Peng Shaosheng understood the Pure Land path as working through the underlying principle of "sympathetic resonance" or "stimulus and response" (ganying). This principle holds that the attainment of the pure land works through the interaction of the person to be saved and the Buddha. Due to this, Peng holds that someone could fail to be reborn in the pure land if their moral failings impede their faith and devotion. Because of this, he saw the development of compassion and moral cultivation (through keeping Buddhist precepts), as well as understanding Buddhist teachings, as crucial to the Pure Land Buddhist path. According to Peng, those who did not maintain Buddhist ethics or understand Buddhist teachings might instead be reborn in the border land to the pure land, the "land of the lax and arrogant" (Xie man guo 懈慢國), a place which is beyond the six realms and from which one can transition to the pure land. Peng also encouraged ethical behavior through the doctrine of the nine grades of rebirth in the pure land. According to his view, good ethical behavior could lead to birth in a higher grade of rebirth in the pure land (leading to a faster attainment of Buddhahood).

SUPPLIED INFORMATION
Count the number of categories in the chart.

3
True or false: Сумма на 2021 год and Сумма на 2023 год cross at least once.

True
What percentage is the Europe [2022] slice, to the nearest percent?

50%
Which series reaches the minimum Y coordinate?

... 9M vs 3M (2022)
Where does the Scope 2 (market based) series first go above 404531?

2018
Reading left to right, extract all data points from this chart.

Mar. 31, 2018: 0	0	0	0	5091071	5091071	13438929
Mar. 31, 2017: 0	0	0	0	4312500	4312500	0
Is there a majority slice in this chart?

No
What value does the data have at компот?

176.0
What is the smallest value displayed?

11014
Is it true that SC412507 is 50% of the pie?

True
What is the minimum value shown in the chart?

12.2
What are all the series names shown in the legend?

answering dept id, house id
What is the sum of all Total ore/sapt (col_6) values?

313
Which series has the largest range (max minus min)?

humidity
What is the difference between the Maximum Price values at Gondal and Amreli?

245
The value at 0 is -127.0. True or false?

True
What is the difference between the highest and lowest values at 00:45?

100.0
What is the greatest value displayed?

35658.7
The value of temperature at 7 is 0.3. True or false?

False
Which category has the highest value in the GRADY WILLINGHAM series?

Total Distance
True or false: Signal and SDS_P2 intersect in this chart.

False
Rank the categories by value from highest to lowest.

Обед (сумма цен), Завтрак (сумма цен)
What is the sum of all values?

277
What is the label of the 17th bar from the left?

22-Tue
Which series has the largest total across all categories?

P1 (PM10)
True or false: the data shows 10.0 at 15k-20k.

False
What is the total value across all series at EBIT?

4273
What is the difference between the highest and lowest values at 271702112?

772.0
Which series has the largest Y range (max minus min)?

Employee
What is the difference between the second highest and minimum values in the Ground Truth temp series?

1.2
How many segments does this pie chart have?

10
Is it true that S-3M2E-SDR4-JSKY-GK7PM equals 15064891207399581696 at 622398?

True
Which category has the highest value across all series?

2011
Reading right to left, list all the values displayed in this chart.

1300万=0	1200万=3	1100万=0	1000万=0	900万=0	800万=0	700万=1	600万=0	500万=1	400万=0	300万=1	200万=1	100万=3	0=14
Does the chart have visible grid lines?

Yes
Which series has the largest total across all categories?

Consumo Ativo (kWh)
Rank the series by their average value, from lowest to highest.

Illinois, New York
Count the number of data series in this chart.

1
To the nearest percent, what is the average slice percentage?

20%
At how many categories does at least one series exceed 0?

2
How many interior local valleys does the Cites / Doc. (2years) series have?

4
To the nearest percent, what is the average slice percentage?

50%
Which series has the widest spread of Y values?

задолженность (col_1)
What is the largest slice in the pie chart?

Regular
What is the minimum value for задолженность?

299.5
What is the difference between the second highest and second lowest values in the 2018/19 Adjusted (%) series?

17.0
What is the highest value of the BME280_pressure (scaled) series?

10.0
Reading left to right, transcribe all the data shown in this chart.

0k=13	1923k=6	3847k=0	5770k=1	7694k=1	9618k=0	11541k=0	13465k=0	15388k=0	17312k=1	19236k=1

WHAT YOU NEED TO DO
A. According to the passage on Peng Shaosheng, why did he consider moral cultivation and understanding of Buddhist teachings crucial to the Pure Land path? Answer in one to three sentences.
B. In the passage on Peng Shaosheng, what is the border land to the pure land called?
C. Extend the passage on Peng Shaosheng from where it stops.
None of the tasks require the rows.

TASK-BY-TASK ANSWERS
A. Peng held that attaining the pure land works through sympathetic resonance, an interaction between the person to be saved and the Buddha. Moral failings could therefore impede a person's faith and devotion and prevent rebirth in the pure land.

B. The "land of the lax and arrogant" (Xie man guo 懈慢國).

C.
Peng also held that reciting the name of the Buddha allowed one to reach moral perfection in this life: When one meditates/recites the name of Amitābha Buddha for one moment, that moment one becomes the Buddha; if one meditates/recites the name of the Buddha at every moment, one becomes the Buddha at every moment. If one’s mind is pure, and the land is pure. Peng tied his Buddhist view of moral perfection, enlightenment and faith (which he saw as identical) with Confucian concepts like Wang's view of the "innate knowledge of the good" (liangzhi 良知) and the Confucian idea of zhishan (the ultimate good). As such, he held that Confucian and Buddhist ethics were fundamentally the same and he also wrote “[Chanting] Amituofo is the extension of one’s innate knowledge of the good”.

Peng Shaosheng's thought was influential on later figures. According to Hongyu Wu, "Late Qing and early Republican reformers such as Gong Zizhen 龔自珍 (1792-1841), Wei Yuan 魏源 (1794-1857), Yang Wenhui 楊文會 (1837-1911), and Tan Sitong 譚嗣同 (1865-1898) were all indebted to his Buddhist thought and practice."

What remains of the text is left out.